* _Required work_
Rewrite the rows below, replacing "动态名称" with "更新名称" wherever it occurs. Leave every other character unchanged.
▼
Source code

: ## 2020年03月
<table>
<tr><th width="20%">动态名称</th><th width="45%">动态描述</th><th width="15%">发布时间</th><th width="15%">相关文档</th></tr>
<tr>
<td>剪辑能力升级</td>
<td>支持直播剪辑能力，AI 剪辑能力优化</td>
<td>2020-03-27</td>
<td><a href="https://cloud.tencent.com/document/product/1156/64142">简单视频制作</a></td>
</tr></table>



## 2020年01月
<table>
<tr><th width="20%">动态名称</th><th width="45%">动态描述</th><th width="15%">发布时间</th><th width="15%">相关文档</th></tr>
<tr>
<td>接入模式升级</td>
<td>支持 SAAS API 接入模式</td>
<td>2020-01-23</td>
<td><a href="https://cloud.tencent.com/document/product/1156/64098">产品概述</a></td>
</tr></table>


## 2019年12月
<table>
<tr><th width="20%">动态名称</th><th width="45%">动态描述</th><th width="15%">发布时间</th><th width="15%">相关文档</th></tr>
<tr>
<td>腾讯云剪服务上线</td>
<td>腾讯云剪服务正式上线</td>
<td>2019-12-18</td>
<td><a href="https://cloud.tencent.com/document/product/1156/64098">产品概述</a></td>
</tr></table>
▲
* _Result of this exercise_
Source code

: ## 2020年03月
<table>
<tr><th width="20%">更新名称</th><th width="45%">动态描述</th><th width="15%">发布时间</th><th width="15%">相关文档</th></tr>
<tr>
<td>剪辑能力升级</td>
<td>支持直播剪辑能力，AI 剪辑能力优化</td>
<td>2020-03-27</td>
<td><a href="https://cloud.tencent.com/document/product/1156/64142">简单视频制作</a></td>
</tr></table>



## 2020年01月
<table>
<tr><th width="20%">更新名称</th><th width="45%">动态描述</th><th width="15%">发布时间</th><th width="15%">相关文档</th></tr>
<tr>
<td>接入模式升级</td>
<td>支持 SAAS API 接入模式</td>
<td>2020-01-23</td>
<td><a href="https://cloud.tencent.com/document/product/1156/64098">产品概述</a></td>
</tr></table>


## 2019年12月
<table>
<tr><th width="20%">更新名称</th><th width="45%">动态描述</th><th width="15%">发布时间</th><th width="15%">相关文档</th></tr>
<tr>
<td>腾讯云剪服务上线</td>
<td>腾讯云剪服务正式上线</td>
<td>2019-12-18</td>
<td><a href="https://cloud.tencent.com/document/product/1156/64098">产品概述</a></td>
</tr></table>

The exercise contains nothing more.